Our next two stories look at publishers who began with a digital strategy, and then decided to use print as a complementary strategy. Digiday reports, “This month, high-end watch publisher Hodinkee launched the first issue of a new biannual magazine, and women’s publisher Goop’s first print issue also hit newsstands. Standout luxury publisher Monocle, which has expanded past its magazine into radio and e-commerce, debuted a weekly summer newspaper as well.”
“All three are niche products aimed at small, well-heeled audiences. But they also prove that print still offers stability and opportunity for luxury publishers, something that’s especially valuable in an increasingly grim-looking digital ad market.”

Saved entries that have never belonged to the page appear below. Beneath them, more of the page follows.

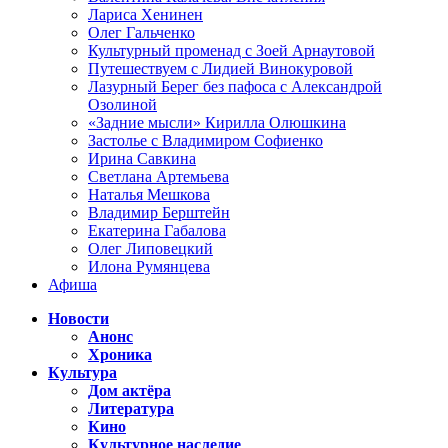
Лариса Хенинен
Олег Гальченко
Культурный променад с Зоей Арнаутовой
Путешествуем с Лидией Винокуровой
Лазурный Берег без пафоса с Александрой
Озолиной
«Задние мысли» Кирилла Олюшкина
Застолье с Владимиром Софиенко
Ирина Савкина
Светлана Артемьева
Наталья Мешкова
Владимир Берштейн
Екатерина Габалова
Олег Липовецкий
Илона Румянцева
Афиша
Новости
Анонс
Хроника
Культура
Дом актёра
Литература
Кино
Культурное наследие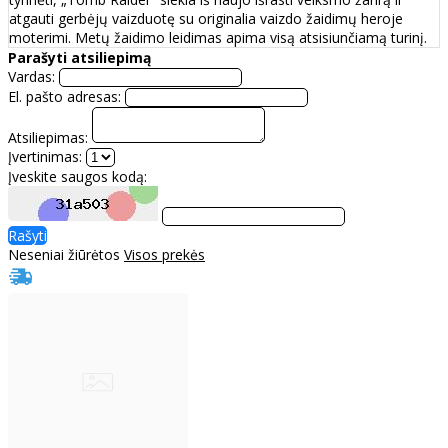
atgauti gerbėjų vaizduotę su originalia vaizdo žaidimų heroje
moterimi. Metų žaidimo leidimas apima visą atsisiunčiamą turinį.
Parašyti atsiliepimą
Vardas:
El. pašto adresas:
Atsiliepimas:
Įvertinimas:
Įveskite saugos kodą:
Rašyti
Neseniai žiūrėtos
Visos prekės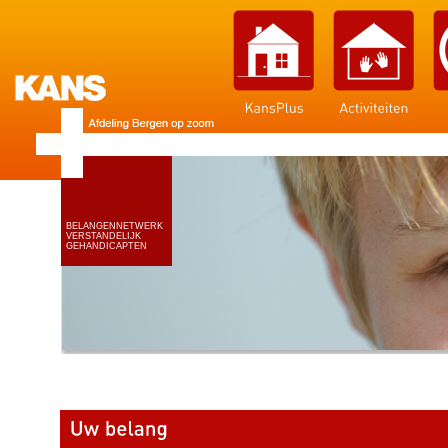
BELANGENNETWERK
VERSTANDELIJK
GEHANDICAPTEN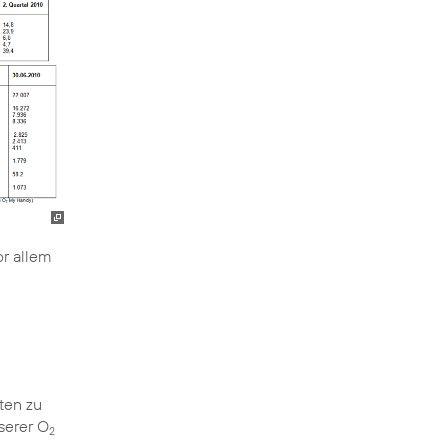
or allem
ten zu
serer O
2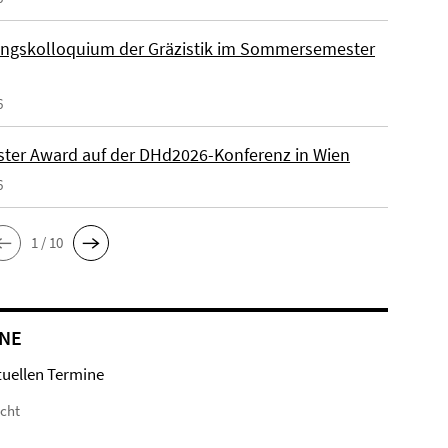
ngskolloquium der Gräzistik im Sommersemester
6
ster Award auf der DHd2026-Konferenz in Wien
6
1 / 10
NE
tuellen Termine
icht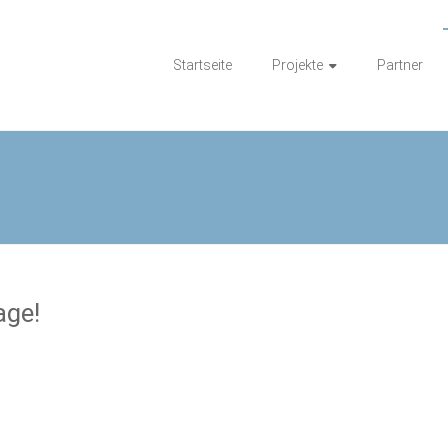
ration Hensel
Startseite
Projekte
Partner
age!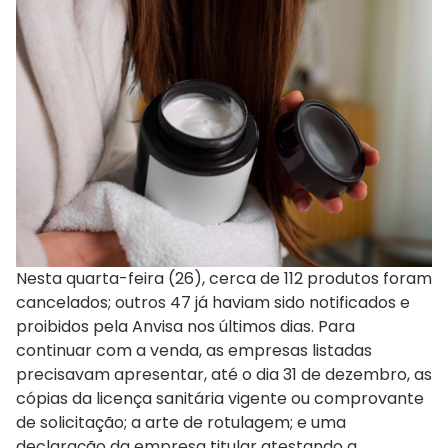
Nesta quarta-feira (26), cerca de 112 produtos foram
cancelados; outros 47 já haviam sido notificados e
proibidos pela Anvisa nos últimos dias. Para
continuar com a venda, as empresas listadas
precisavam apresentar, até o dia 31 de dezembro, as
cópias da licença sanitária vigente ou comprovante
de solicitação; a arte de rotulagem; e uma
declaração da empresa titular atestando a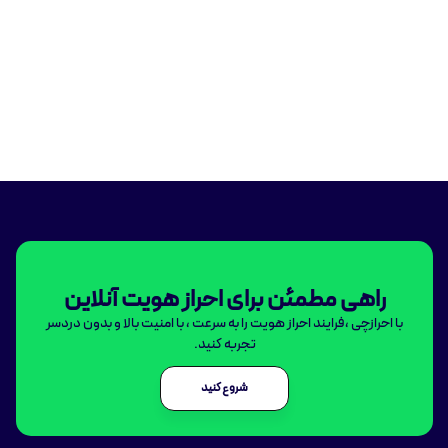
راهی مطمئن برای احراز هویت آنلاین
با احرازچی ،فرایند احراز هویت را به سرعت ، با امنیت بالا و بدون دردسر
تجربه کنید.
شروع کنید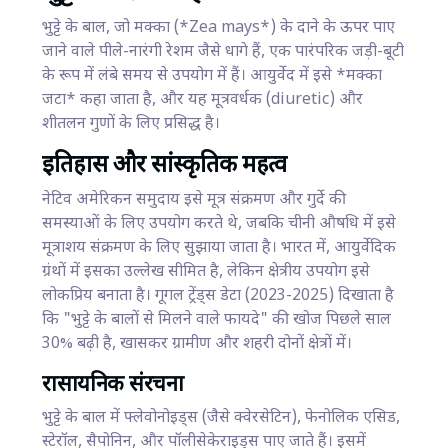
भुट्टे के बाल, जो मक्का (*Zea mays*) के दाने के ऊपर पाए
जाने वाले पीले-नारंगी रेशम जैसे धागे हैं, एक पारंपरिक जड़ी-बूटी
के रूप में लंबे समय से उपयोग में हैं। आयुर्वेद में इसे *मक्का
जटा* कहा जाता है, और यह मूत्रवर्धक (diuretic) और
शीतलन गुणों के लिए प्रसिद्ध है।
इतिहास और सांस्कृतिक महत्व
नेटिव अमेरिकन समुदाय इसे मूत्र संक्रमण और गुर्दे की
समस्याओं के लिए उपयोग करते थे, जबकि चीनी औषधि में इसे
मूत्राशय संक्रमण के लिए सुझाया जाता है। भारत में, आयुर्वेदिक
ग्रंथों में इसका उल्लेख सीमित है, लेकिन क्षेत्रीय उपयोग इसे
लोकप्रिय बनाता है। गूगल ट्रेंड्स डेटा (2023-2025) दिखाता है
कि "भुट्टे के बालों से मिलने वाले फायदे" की खोज पिछले साल
30% बढ़ी है, खासकर ग्रामीण और शहरी दोनों क्षेत्रों में।
रासायनिक संरचना
भुट्टे के बाल में फ्लेवोनोइड्स (जैसे क्वेरसेटिन), फेनोलिक एसिड,
स्टेरॉल, सैपोनिन, और पॉलीसेकेराइड्स पाए जाते हैं। इसमें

The article continues by looking at some of the positive attributes for these publishers turning towards print. “The publishers have a lot of experience to draw on, however, when it comes to selling the magazines. While all three have some physical distribution partners, Hodinkee, Monocle and Goop all have substantial e-commerce businesses, which gave them good consumer bases to target from the start; Hodinkee sold 20 percent of its first issue’s run through its own website within 48 hours of putting it on sale.”
Our final story looks at the digital-to-print direction for Reader’s Digest. MediaPost reports, “Reader’s Digest is publishing a unique issue this week, curating its most successful digital health content to create a special “Ultimate Health Guide” print issue.”
The article continues with some background on the publication. “Deemed its first “digital to print” issue, the magazine will include a range of popular wellness and fitness content from the brand’s site, RD.com. (Reader’s Digest produces more than 900 pieces of content a month, about 40% of which is health related, Kelley said.)”
“The “Ultimate Health Guide” is available on newsstands beginning this week. It will have a circulation of about 400,000 and a cover price of $4.99.”